Angela Tiede, 2023. Image: Advertising sign at the Farm entrance.
I have been visiting Collingwood Children’s Farm with Walers for the Horses’ Birthday Family Day on the first Sunday in August since 2006. It is always a great day out for Walers and visitors alike, with hordes descending right on opening time at 9.30am to see the horses and educational display. An early start for us to get there in time to set up as the Farm is in the inner city of Melbourne, approximately an hour down the freeway from home, with my ute packed up with display boards and fixtures, and horses spruced up and gear organised, the day before the big event.
The Farm is an amazing oasis on a bend of the Yarra River, also featuring a bicycle path winding past it for miles along the river from which the Farm Cafe can be accessed without needing to pay entry to the Farm grounds. Well patronized by walkers and bikers galore, and ourselves for a much-needed coffee and muffin once we are all set up, it is a hive of activity that needs to be carefully navigated past as we drive out shortly before closing time.
Waler mares Piperita (bay) and Coolibah (grey) were the stars of the day, patiently accepting attention from a constant stream of visitors young and old, in the beautiful old stables with plenty of fresh air, daylight and room to move. Prams, bikes and dogs all come through, never a dull moment and rarely a quiet period so photos are really difficult to get as the aim is to leave out all the people so the photos can be used.
Twice during the day we hold the crowds back to parade the horses in the arena, about a 50 metre walk from the stables. A bit of a talk about Walers, showing them in action, taking questions from the audience, and then a raucous rendition of Happy Birthday to the Horses accompanies these outings. It used to be that a birthday ‘cake’ for the horses was made by the Young Farmers so that visitors could feed the horses a bit after singing the birthday song, but COVID changed all that and now it is a much simpler affair. Horses are still patted but all that sugar is off the agenda (actually the carrot and molasses concoctions of earlier years had already given way to just pieces of carrot and apple…) It always was a challenge to get those children who volunteered to offer a bit of ‘cake’ to actually be brave enough to see it through, with many a piece ending up on the ground as shaking hands lost bravado at the last minute.
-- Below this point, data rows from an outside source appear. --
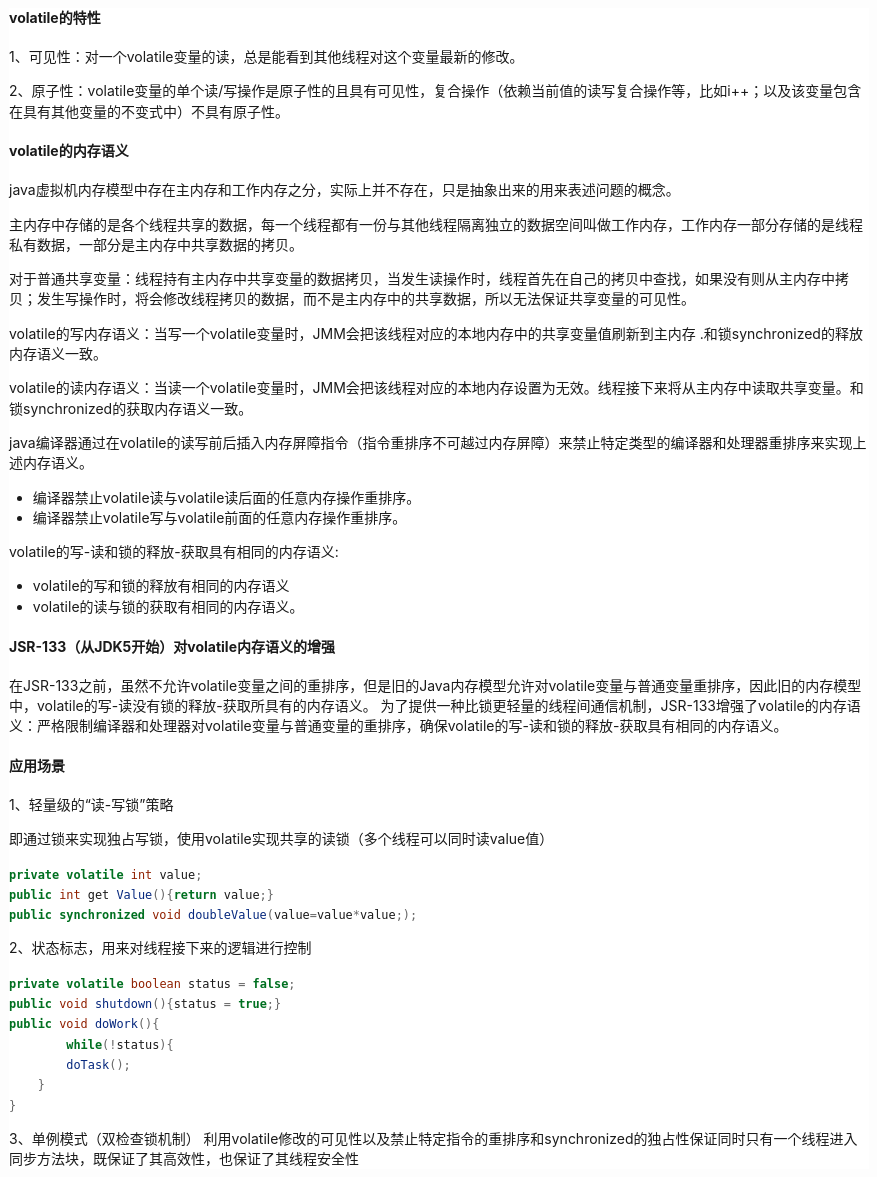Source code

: #### volatile的特性
1、可见性：对一个volatile变量的读，总是能看到其他线程对这个变量最新的修改。

2、原子性：volatile变量的单个读/写操作是原子性的且具有可见性，复合操作（依赖当前值的读写复合操作等，比如i++；以及该变量包含在具有其他变量的不变式中）不具有原子性。

#### volatile的内存语义
java虚拟机内存模型中存在主内存和工作内存之分，实际上并不存在，只是抽象出来的用来表述问题的概念。

主内存中存储的是各个线程共享的数据，每一个线程都有一份与其他线程隔离独立的数据空间叫做工作内存，工作内存一部分存储的是线程私有数据，一部分是主内存中共享数据的拷贝。

对于普通共享变量：线程持有主内存中共享变量的数据拷贝，当发生读操作时，线程首先在自己的拷贝中查找，如果没有则从主内存中拷贝；发生写操作时，将会修改线程拷贝的数据，而不是主内存中的共享数据，所以无法保证共享变量的可见性。

volatile的写内存语义：当写一个volatile变量时，JMM会把该线程对应的本地内存中的共享变量值刷新到主内存 .和锁synchronized的释放内存语义一致。

volatile的读内存语义：当读一个volatile变量时，JMM会把该线程对应的本地内存设置为无效。线程接下来将从主内存中读取共享变量。和锁synchronized的获取内存语义一致。

java编译器通过在volatile的读写前后插入内存屏障指令（指令重排序不可越过内存屏障）来禁止特定类型的编译器和处理器重排序来实现上述内存语义。

- 编译器禁止volatile读与volatile读后面的任意内存操作重排序。
- 编译器禁止volatile写与volatile前面的任意内存操作重排序。

volatile的写-读和锁的释放-获取具有相同的内存语义:

- volatile的写和锁的释放有相同的内存语义
- volatile的读与锁的获取有相同的内存语义。

#### JSR-133（从JDK5开始）对volatile内存语义的增强

在JSR-133之前，虽然不允许volatile变量之间的重排序，但是旧的Java内存模型允许对volatile变量与普通变量重排序，因此旧的内存模型中，volatile的写-读没有锁的释放-获取所具有的内存语义。
为了提供一种比锁更轻量的线程间通信机制，JSR-133增强了volatile的内存语义：严格限制编译器和处理器对volatile变量与普通变量的重排序，确保volatile的写-读和锁的释放-获取具有相同的内存语义。

####  应用场景

1、轻量级的“读-写锁”策略

即通过锁来实现独占写锁，使用volatile实现共享的读锁（多个线程可以同时读value值）
```java
private volatile int value;
public int get Value(){return value;}
public synchronized void doubleValue(value=value*value;);
```

2、状态标志，用来对线程接下来的逻辑进行控制
```java
private volatile boolean status = false;
public void shutdown(){status = true;}
public void doWork(){
		while(!status){
		doTask();	
	}	
}
```

3、单例模式（双检查锁机制）
利用volatile修改的可见性以及禁止特定指令的重排序和synchronized的独占性保证同时只有一个线程进入同步方法块，既保证了其高效性，也保证了其线程安全性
I am lucky enough to be supported by the Corso family, who bring Cooli and Pipi and their two young boys along for the day (and their dog Bingo too), working hard to ensure as many people as possible can talk to them and the horses whilst keeping everyone safe.
An important aspect of the day is educating visitors and staff about our rare breed Walers and horse history. The Farm is a well-known attraction and a broad range of people are a captive audience with the stables being a big feature on the way to and from visiting the other animals and gardens on the Farm, with the best outlook to the landscape panorama along the bend in the river just for good measure.
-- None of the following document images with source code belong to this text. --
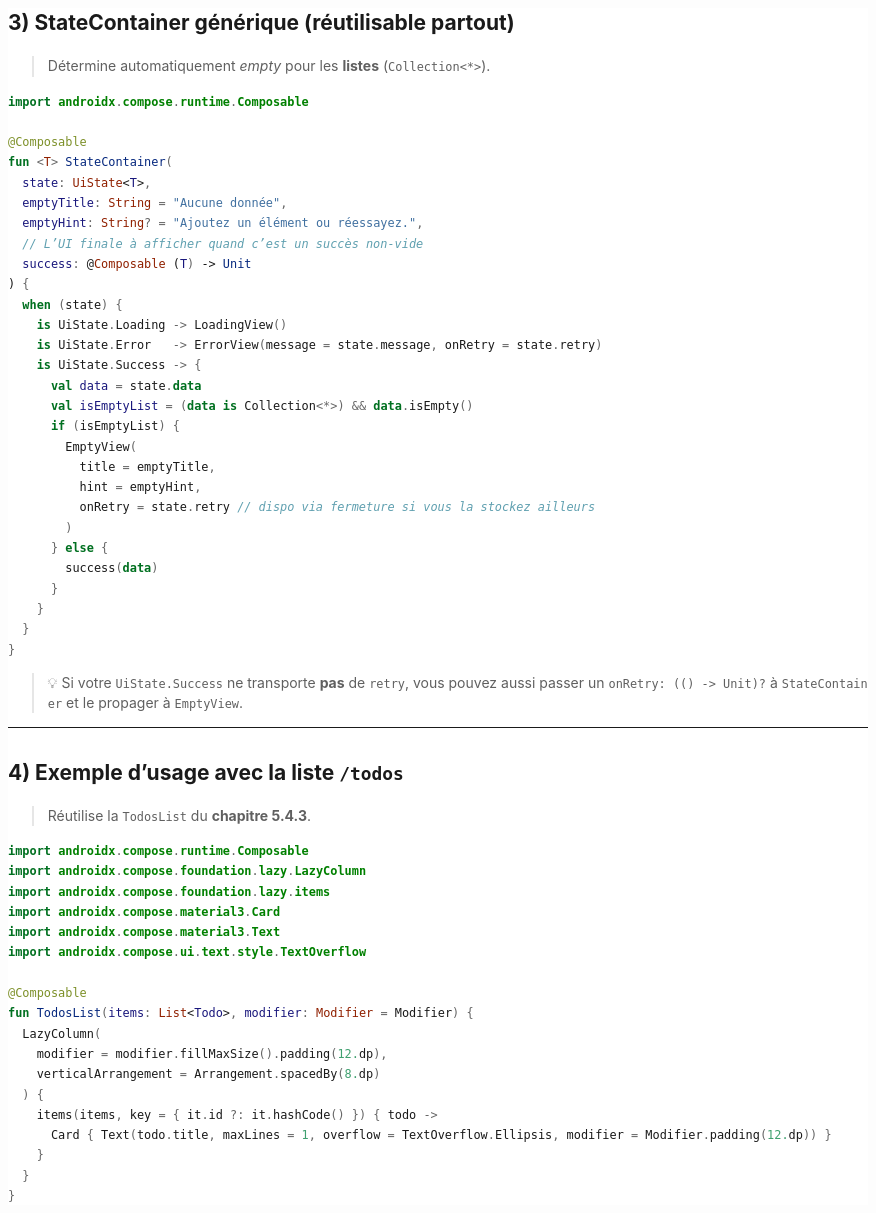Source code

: 
## 3) **StateContainer** générique (réutilisable partout)

> Détermine automatiquement *empty* pour les **listes** (`Collection<*>`).

```kotlin
import androidx.compose.runtime.Composable

@Composable
fun <T> StateContainer(
  state: UiState<T>,
  emptyTitle: String = "Aucune donnée",
  emptyHint: String? = "Ajoutez un élément ou réessayez.",
  // L’UI finale à afficher quand c’est un succès non-vide
  success: @Composable (T) -> Unit
) {
  when (state) {
    is UiState.Loading -> LoadingView()
    is UiState.Error   -> ErrorView(message = state.message, onRetry = state.retry)
    is UiState.Success -> {
      val data = state.data
      val isEmptyList = (data is Collection<*>) && data.isEmpty()
      if (isEmptyList) {
        EmptyView(
          title = emptyTitle,
          hint = emptyHint,
          onRetry = state.retry // dispo via fermeture si vous la stockez ailleurs
        )
      } else {
        success(data)
      }
    }
  }
}
```

> 💡 Si votre `UiState.Success` ne transporte **pas** de `retry`, vous pouvez aussi passer un `onRetry: (() -> Unit)?` à `StateContainer` et le propager à `EmptyView`.

---

## 4) Exemple d’usage avec la liste `/todos`

> Réutilise la `TodosList` du **chapitre 5.4.3**.

```kotlin
import androidx.compose.runtime.Composable
import androidx.compose.foundation.lazy.LazyColumn
import androidx.compose.foundation.lazy.items
import androidx.compose.material3.Card
import androidx.compose.material3.Text
import androidx.compose.ui.text.style.TextOverflow

@Composable
fun TodosList(items: List<Todo>, modifier: Modifier = Modifier) {
  LazyColumn(
    modifier = modifier.fillMaxSize().padding(12.dp),
    verticalArrangement = Arrangement.spacedBy(8.dp)
  ) {
    items(items, key = { it.id ?: it.hashCode() }) { todo ->
      Card { Text(todo.title, maxLines = 1, overflow = TextOverflow.Ellipsis, modifier = Modifier.padding(12.dp)) }
    }
  }
}
```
For some Melbourne families it is a very regular destination, so interesting for the kids and so much room to run around in, with activities throughout the day such as watching the cow being milked, the sheep and goats being fed, patting the guinea pigs, gawking at the ponies as they parade along the many paths and ways filled with people, and much more. And checking out the visiting Walers on special occasions of course!
It is always an enjoyable, productive and heart-warming day, and truly wonderful to have the opportunity to showcase the Walers at such a unique and appropriate venue. QR codes on some of the display boards make for easy access to this website too, a comprehensive resource for anyone interested in our horse history, and Waler breed in particular. See some of you there next year I reckon!